To that, an approach based on the modular "plug-and-display" assembly utilizing bacterial lipidation offers an attractive strategy to create self-adjuvanting platforms and enhance the mucosal immune response. In a study published in Glycoscience & Therapy, a team of researchers in China designed a new type of bacterial lipidation-based SARS-CoV-2 mucosal nanovaccine (lipoSC-RBDST). It was constructed through orthogonal assembly, and evaluated for its long-term protective efficacy and rapid adaptability to variants.
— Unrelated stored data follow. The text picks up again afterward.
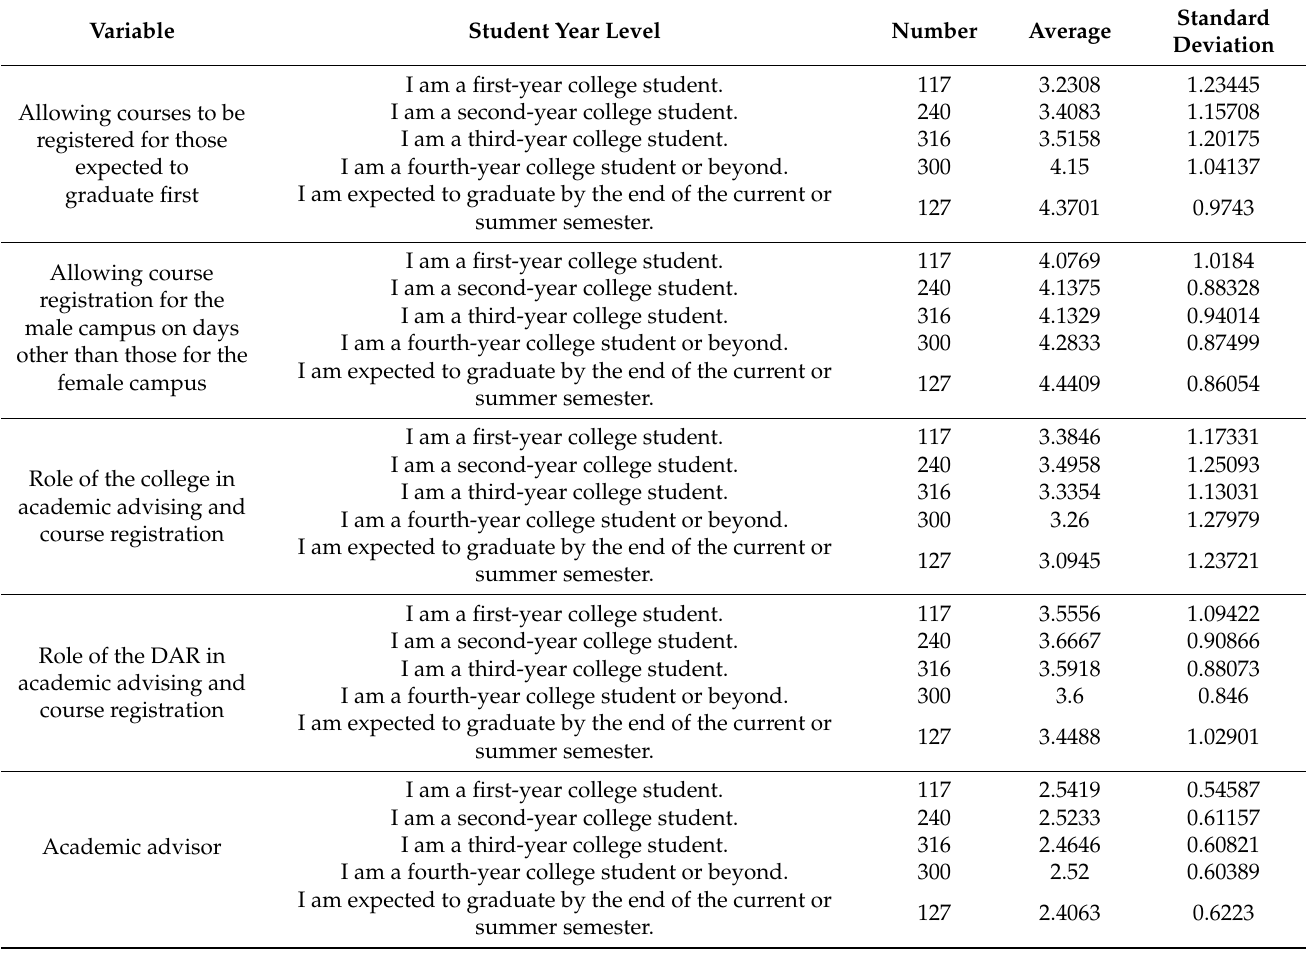
Table 18. Descriptive statistics of study variables by student year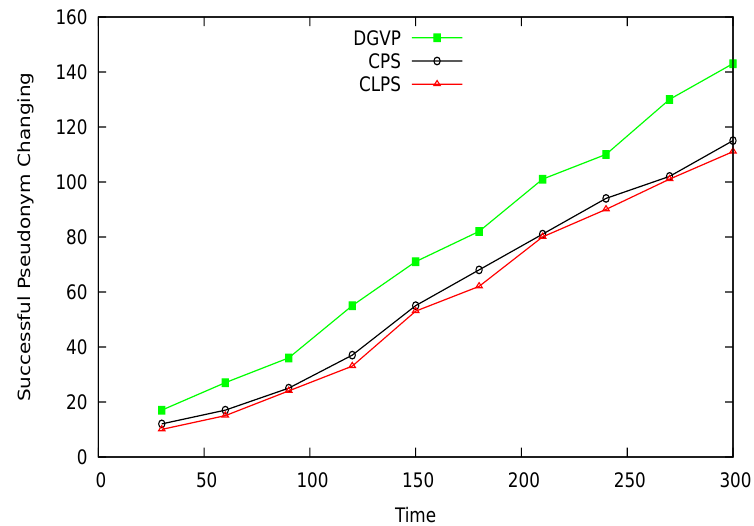
Figure 21. Vehicles successful pseudonym-changing at different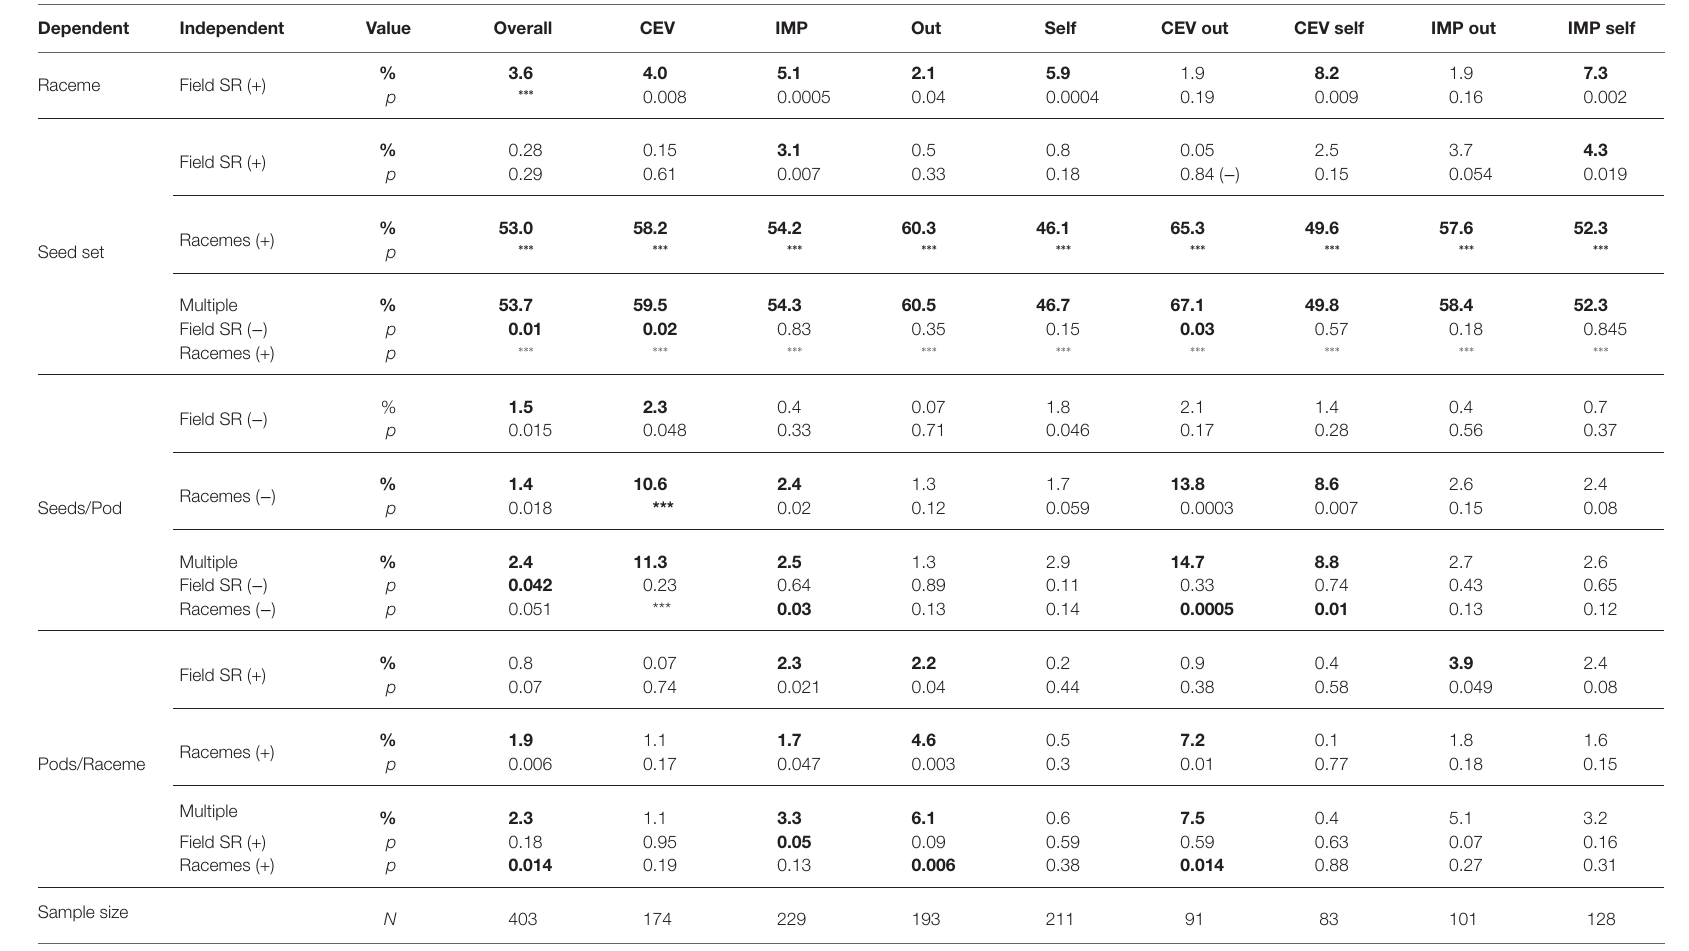
TABLE 5 | Field selfing rate, number of racemes, and seed yield metrics. Dependent Independent Raceme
"Unlike conventional mucosal formulations that rely on exogenous adjuvants or viral vectors with pre-existing immunity risks, our approach targets the spontaneous, covalent display of antigens on a self-adjuvanting nanostructure—a critical feature for potent TLR2 signaling activation," explains lead author Huifang Xu. "The resulting lipoSC-RBDST nanovaccine demonstrates exceptional structural integrity and immunogenic potency, eliciting robust secretory IgA (sIgA) and lung-resident memory T (TRM) cells necessary for a first line of defense."
Notably, the new lipoSC-RBDST nanovaccine elicits exceptionally high levels of respiratory sIgA and systemic neutralizing antibody titers, activates potent lung-resident memory T (TRM) cell responses, and mediates significant protective effects including long-lasting immunity for at least eight months.
"Mechanistically, the vaccine utilizes a self-adjuvanting bacterial lipidation scaffold to activate the TLR2 pathway, facilitating the establishment of comprehensive respiratory protection in the lungs, demonstrating high clinical relevance for pandemic preparedness," adds Xu.
This approach not only provides a promising candidate for further development against SARS-CoV-2 variants like XEC but also establishes a generalizable modular assembly strategy—orthogonal construction on a lipidated protein scaffold—that could be applied to other respiratory pathogens, thereby expanding the arsenal of mucosal vaccine developments.